Analysis: The statutory scheme of section 454 distinguishes between persons who are directors or other chief officers on the relevant date and other persons who may be required by the official liquidator or by order of the court to submit and verify the statement of affairs. The obligation under sub-section (3) applies to those bound to file by virtue of being officers on the relevant date, while persons falling within the wider class under sub-section (2) can be called upon only when the official liquidator issues notice or the court gives direction. The respondent had ceased to be a director long before the winding-up order, and no material was placed to show that he was a director on the relevant date or that he possessed the information necessary to prepare the statement. The record also showed no basis to disbelieve his plea that he had no access to the books, papers, or affairs of the company. In these circumstances, the essential foundation for treating his omission as a default without reasonable excuse was not established.

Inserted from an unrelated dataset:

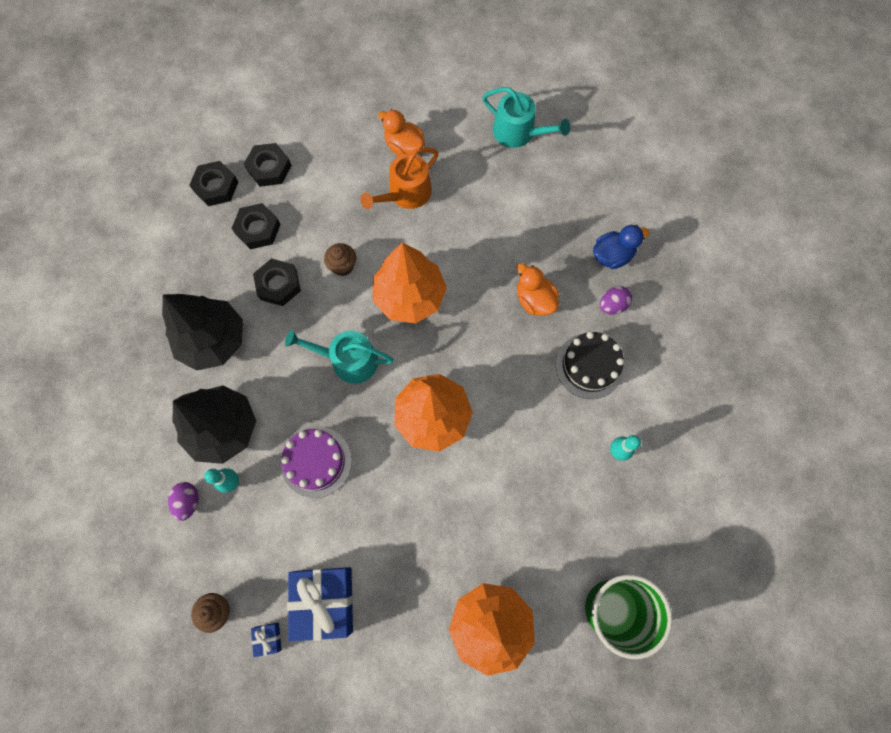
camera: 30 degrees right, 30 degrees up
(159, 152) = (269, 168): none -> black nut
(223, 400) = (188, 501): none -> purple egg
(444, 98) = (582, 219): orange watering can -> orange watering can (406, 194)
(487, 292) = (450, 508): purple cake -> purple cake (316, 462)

Conclusion: The respondent could not be held liable for failure to file the statement of affairs on the facts proved, and the company application was liable to be dismissed.
Ratio Decidendi: Liability to file a statement of affairs under section 454 of the Companies Act, 1956 depends on the person's statutory status on the relevant date or on a valid requisition supported by material showing that the person is capable of furnishing the required information; an ex-director without knowledge or access to the company's records cannot be proceeded against for non-compliance in the absence of such foundation.